【完】素直じゃないね。


すると、石に引っかかって手提げ袋が止まった。


川に入って、十数メートルほど歩けば取れる。


だけど、足が地面に張り付いたように動かないのは、あたしが泳げないせいだ。


小さい頃、近所の市民プールで溺れたのがきっかけで、水が苦手というかトラウマがある。


水の流れはとても早い。


浅い川だから、泳がなくても歩いて行ける。


だけどもし足を取られたら、そう思うと足が竦む。


怖い。
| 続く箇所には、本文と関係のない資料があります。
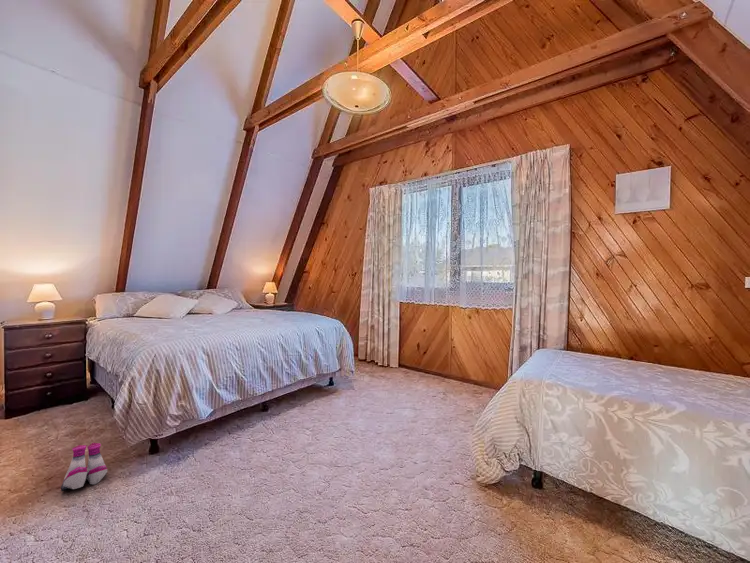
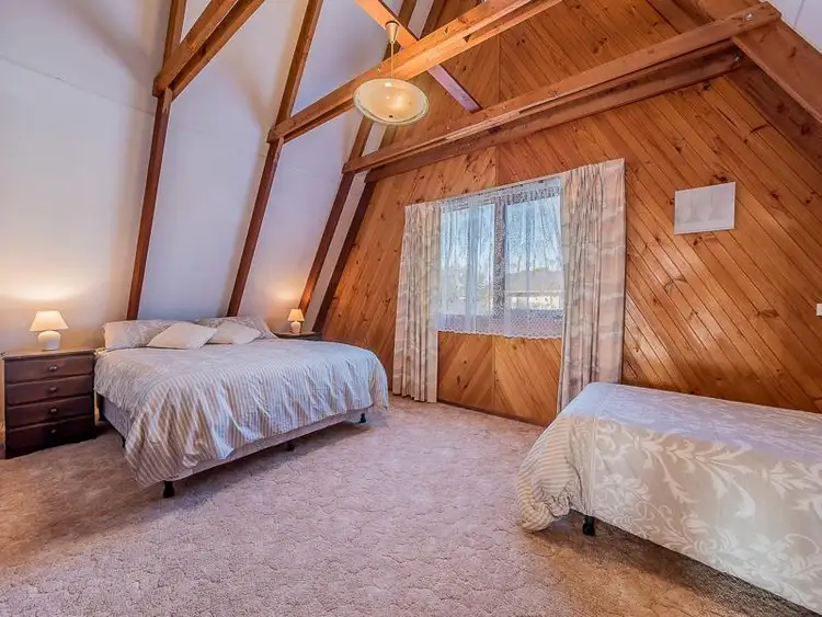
- boots [60,442,108,493]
……けど、取りに行かなきゃ。


充樹先輩への感謝の気持ちを込めて作ったクッキー。

受け取ってもらえるかわからないけど、充樹先輩に作ったんだから。


今ここで手放したら、大切なものを見捨てることになる、そんな気がして。


あたしはぎゅっと拳を握りしめると、一歩、川に踏み入れた。


途端に、体全体に痛さの混じる寒さが走った。


水位は膝下ほど。

頑張れば、きっと手提げ袋のところまで辿り着ける。


そして川の流れに逆らいながら、もう一歩足を進めた、その時。


「──つかさっ!」


風をきる矢のように、あたしの名を呼ぶ声が、飛んできた。